> _EXCERPT_:
Human capital expenditure
This refers to government expenditure on staffing by investing in education and training.
Recognition lags
There is a time lag in recognising that government intervention is needed to affect the level of economic activity.
This is because governments do not necessarily know if the economy is growing too fast (or declining too quickly).
Macro Administrative lags
There is a time delay between recognising the need for fiscal policy intervention and actually implementing appropriate action,
such as approving tax changes or alterations to the government budget.
Impact lags
There is a time lag between implementing fiscal policy and seeing the actual effects on the economy.
A cut in income tax, for example, will take time to have a significant impact on the spending habits of households.
Government budget
A financial plan of how much tax revenue will be collected and where it will be spent over a period of time (usually one year).
Budget deficit
When government expenditure is greater than government revenue
Budget surplus
When government revenue is greater than government expenditure.

> _REQUIRED TASKS_:
A: Condense the paragraph of the economics glossary that begins "There is a time lag between implementing fiscal policy" into one shorter sentence that keeps its main facts.
B: Please return the passage of the economics glossary starting with "Human capital expenditure" and going on through "the government budget.", word for word.
Rely solely on the economics glossary and nothing else.

> _DATASET CONTENT_:

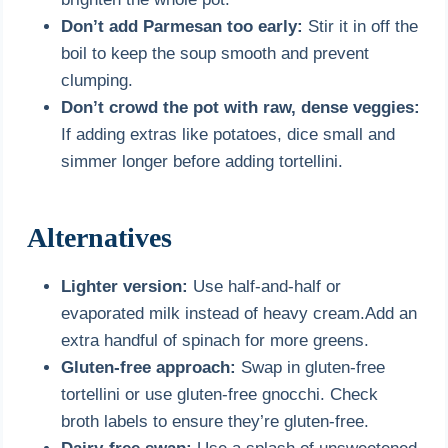
Don’t add Parmesan too early:
Stir it in off the
boil to keep the soup smooth and prevent
clumping.
Don’t crowd the pot with raw, dense veggies:
If adding extras like potatoes, dice small and
simmer longer before adding tortellini.
Alternatives
Lighter version:
Use half-and-half or
evaporated milk instead of heavy cream.Add an
extra handful of spinach for more greens.
Gluten-free approach:
Swap in gluten-free
tortellini or use gluten-free gnocchi. Check
broth labels to ensure they’re gluten-free.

> _ANSWERS TO EACH TASK_:
A: An impact lag is the delay between putting fiscal policy in place and seeing its effects on the economy; an income tax cut, for instance, takes time to significantly change household spending.

B:
Human capital expenditure
This refers to government expenditure on staffing by investing in education and training.
Recognition lags
There is a time lag in recognising that government intervention is needed to affect the level of economic activity.
This is because governments do not necessarily know if the economy is growing too fast (or declining too quickly).
Macro Administrative lags
There is a time delay between recognising the need for fiscal policy intervention and actually implementing appropriate action,
such as approving tax changes or alterations to the government budget.